### Work instruction
Rewrite the lines from the one containing "Presse / Revue Économique du New York Times" to the one containing "Édition du 2 juin", replacing "Édition" with "Numéro" and leaving everything else unchanged.

### Data for this exercise
►

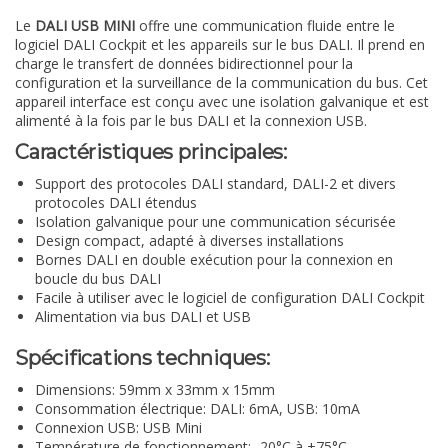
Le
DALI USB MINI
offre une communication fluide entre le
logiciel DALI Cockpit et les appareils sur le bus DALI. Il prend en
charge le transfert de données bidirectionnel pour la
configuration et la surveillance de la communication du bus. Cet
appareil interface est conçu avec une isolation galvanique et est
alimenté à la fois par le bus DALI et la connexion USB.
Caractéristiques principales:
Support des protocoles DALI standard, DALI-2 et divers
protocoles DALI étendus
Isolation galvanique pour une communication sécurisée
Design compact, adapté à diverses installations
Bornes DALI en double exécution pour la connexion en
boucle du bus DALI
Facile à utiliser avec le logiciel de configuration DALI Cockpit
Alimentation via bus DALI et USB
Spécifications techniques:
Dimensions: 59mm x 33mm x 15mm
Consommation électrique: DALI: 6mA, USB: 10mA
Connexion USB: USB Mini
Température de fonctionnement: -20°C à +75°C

◄
►

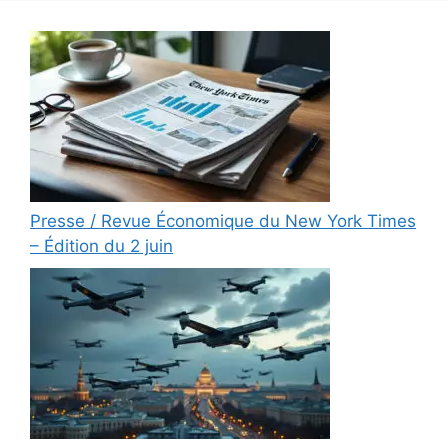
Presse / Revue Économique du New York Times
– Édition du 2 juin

◄
►

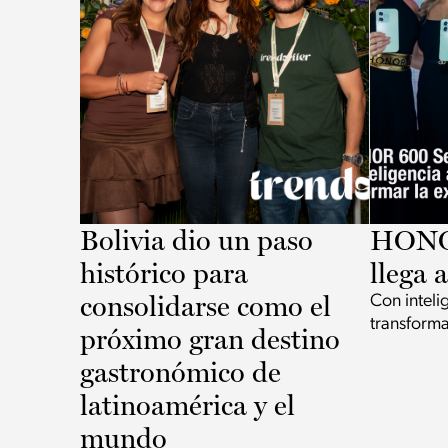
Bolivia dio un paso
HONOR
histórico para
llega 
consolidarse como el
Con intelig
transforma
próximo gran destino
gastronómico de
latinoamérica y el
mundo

◄

### Solved exercise
Presse / Revue Économique du New York Times
– Numéro du 2 juin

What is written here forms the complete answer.